Hace tiempo que tengo entre los papeles la carta de un preso de Topas. Tres años de condena por la dichosa droga. «Dentro de una habitación de tres metros por dos. Es muy triste y muy duro. Los días se me hacen eternos y lo envidio porque usted es libre como los pájaros». Me pide un televisor de segunda mano, para matar el tiempo de su soledad. Hubo años que en casa había dos televisores medio arrinconados que se perdieron como tantas otras cosas cuando la vida se pone del revés.

Los presos siempre me han inspirado una pena profunda, quizá porque lo que más amo en esta vida es la libertad y tengo desde niño un terror casi patológico sólo de pensar que un día pudieran encerrarme en una celda. Creo que me volvería loco. Yo no sé si el preso García Mijares es un buen hombre o un ser peligroso. Sólo siento la necesidad de ayudarle a pasar esas horas interminables de la celda. Pero no tengo ese televisor ni ando ahora sobrado de perras para agenciarlo. Por si alguno de mis lectores tiene alguno arrumbado, o pasado de moda, me gustaría que me llamaran para mandárselo al preso de Topas, que a lo mejor estará pensando que echó su súplica en saco roto.

La vida está llena de situaciones dramáticas. Ahora me toca volver a vivir la zozobra de las persecuciones cuando estaba gozando de los años más apacibles que recuerdo. Vengo de poner una denuncia en el cuartel de la Guardia Civil. Llevo dos noches sin dormir apenas. Levantándome cada dos por tres a dar vueltas a la finca con los perros para ver si sorprendo al canalla que me anda haciendo tantas fechorías. Os contaba en la última crónica de toros que a pesar de echarme abajo las ruedas del coche una noche en Salamanca, todo estaba tranquilo en la finca y que de vez en cuando patrullaban las fuerzas del orden por si veían algo sospechoso. Pero simplemente me estaban dejando confiar. No sé cómo pudieron enterarse que el jueves me iba a Lisboa.

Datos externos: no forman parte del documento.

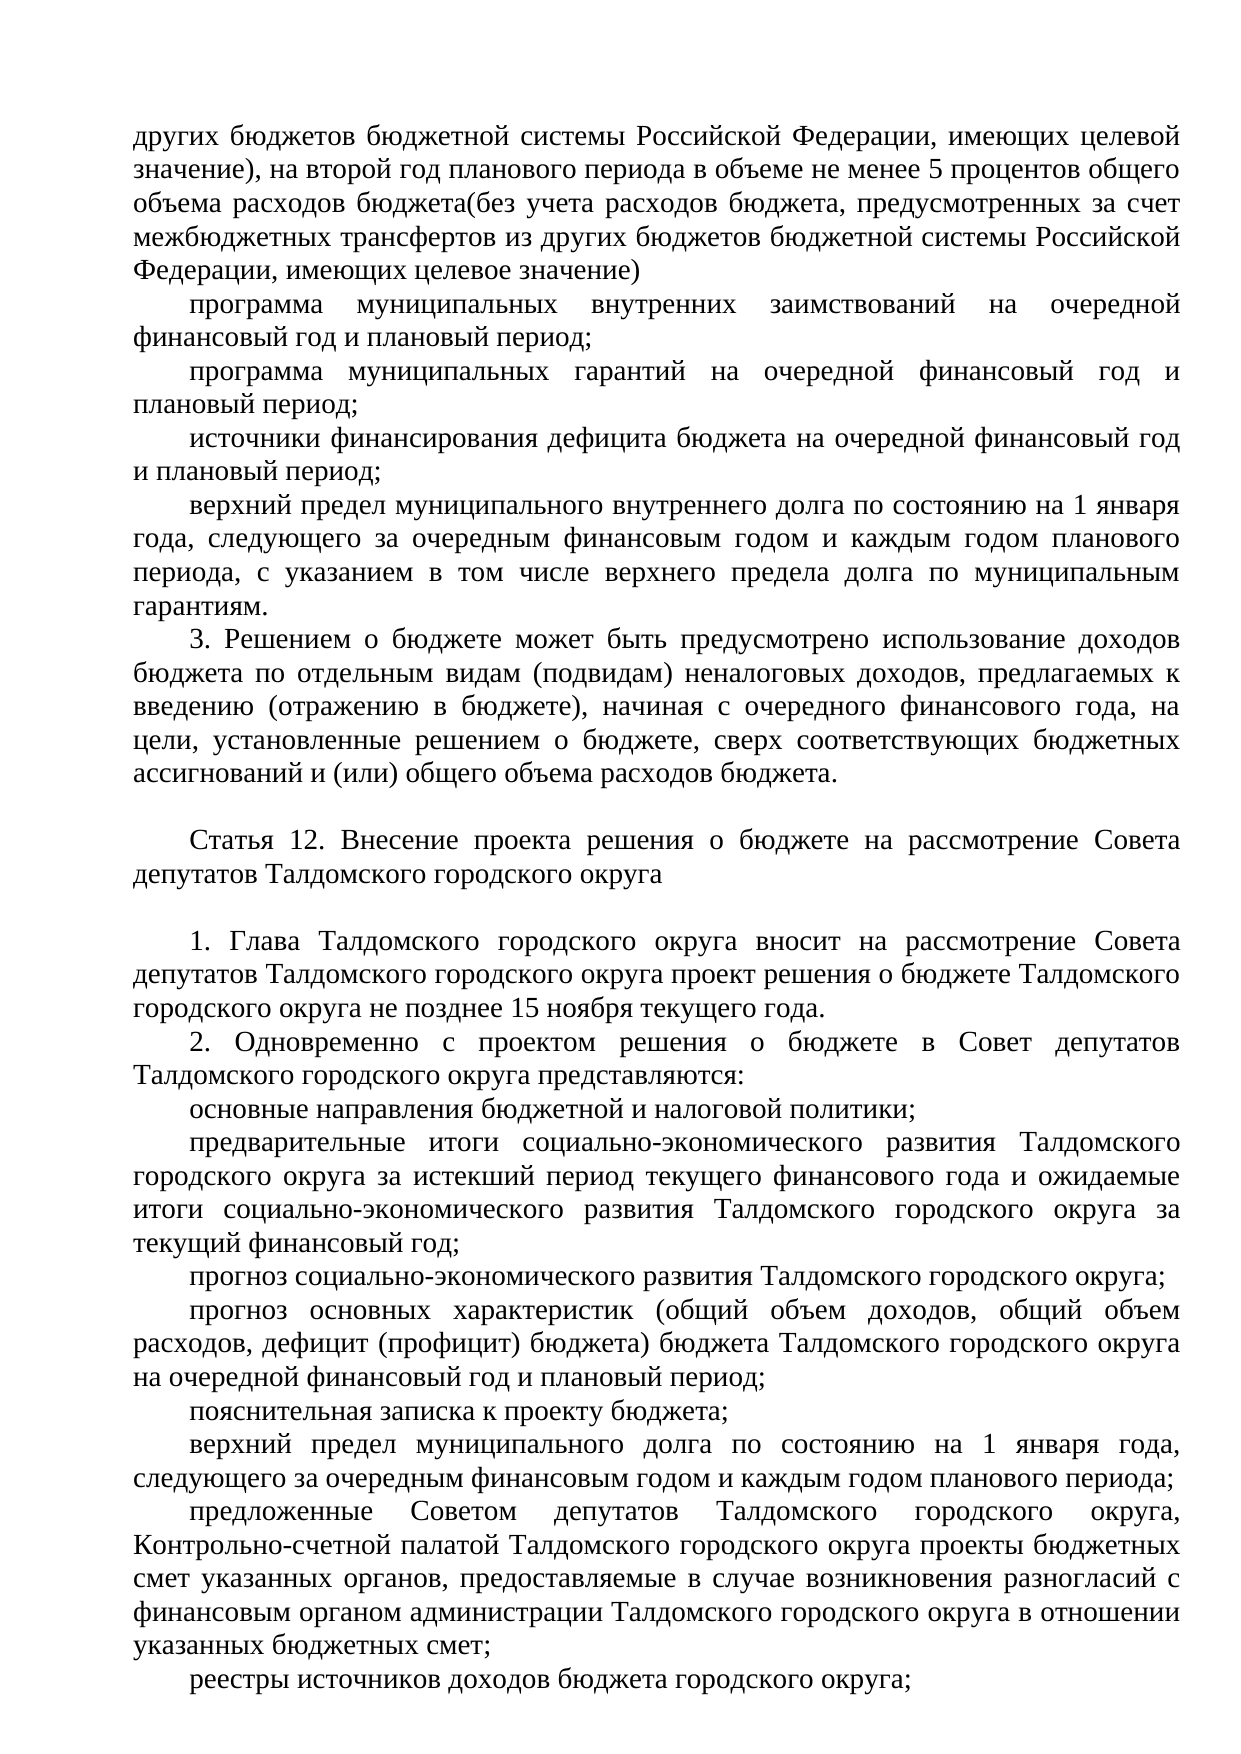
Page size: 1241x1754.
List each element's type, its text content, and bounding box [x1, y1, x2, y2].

text верхний предел муниципального долга по состоянию на 1 января года, следующего за очередным финансовым годом и каждым годом планового периода; [133, 1426, 1181, 1493]
text 1. Глава Талдомского городского округа вносит на рассмотрение Совета депутатов Талдомского городского округа проект решения о бюджете Талдомского городского округа не позднее 15 ноября текущего года. [133, 923, 1181, 1024]
text основные направления бюджетной и налоговой политики; [133, 1091, 1181, 1124]
text программа муниципальных внутренних заимствований на очередной финансовый год и плановый период; [133, 286, 1181, 353]
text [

En la mañana del viernes, nada más abrir la portera, vi destrozado el buzón que acabábamos de hacer con un cuadrado grande de ladrillos forrado con piedra de musgo para que se amontonen las cartas rutinarias porque me paso las semanas sin abrirlas. Sólo leo las de los amigos. Después, al llegar al cercado de los machos, me habían mezclado los novillos con los toros. Y la pelea debió ser tremenda porque había dos novillos heridos, dos toros huidos después de reventar la pared y más de cincuenta metros de cerca de malla arrancada canallescamente porque los postes estaban recibidos con cemento y hace falta muchas ganas de hacer daño para cometer esa fechoría. En la mañana del sábado teníamos aparte seis añojos escasos para desparasitarlos y darle cuido especial. Aparecieron otra vez mezclados con los toros. Y otros dos estaban con las vacas robándole las hembras al semental. Los que saben de campo conocen el berrinche que se lleva uno y el trabajo que cuesta restablecer la normalidad de una ganadería. Al salir de la Guardia Civil estaba pesaroso de lo que pudiera pasarle al malhechor si una de estas noches le echa mano las patrullas. Me olvidaba del daño pensando que alguien iría a la cárcel por haber firmado un papel.

Una vez pillé a un pobre diablo pegando fuego a un cercado. Días antes me habían quemado una nave con tres mil alpacas de forraje. Era el mismo. Un cazador al que los renteros del coto no dejaban entrar en la finca. Una venganza ruin. Lo llevé al cuartel y puse la denuncia. El sargento cogió el Código Civil y le explicó las penas que le esperaban. Aquel desgraciado hijo de un amigo mío estaba recién casado y con dos niños pequeños. Pensé que primero lo echarían del banco donde trabaja y luego iría a la cárcel.

Pensé en la mujer y en las criaturas. En el daño que iba a hacerles por culpa de aquel pobre imbécil pirómano. El forraje y la nave tenían arreglo. El futuro de aquella familia ya estaba destrozado. ¡Sargento, rompa usted la denuncia que aquí no ha pasado nada! ¡Los niños no tienen la culpa! Días después el padre del pirómano me dio las gracias emocionadas, pero el delincuente no ha vuelto a hablarme. Me mira por encima del hombro y anda por ahí hablando mal. Cría cuervos… Pero mi horror a las cárceles me lleva a estas cosas. A pedir que el facineroso causante de los últimos atropellos no vuelva para que no lo pillen los guardias y tener que vivir con el remordimiento de ver a un hombre pudriéndose en una celda por firmar un papel. Los novillos se curarán de las cornadas y los dos toros aparecerán cualquier día ensotados entre las bardas de las Matas de la Alameda.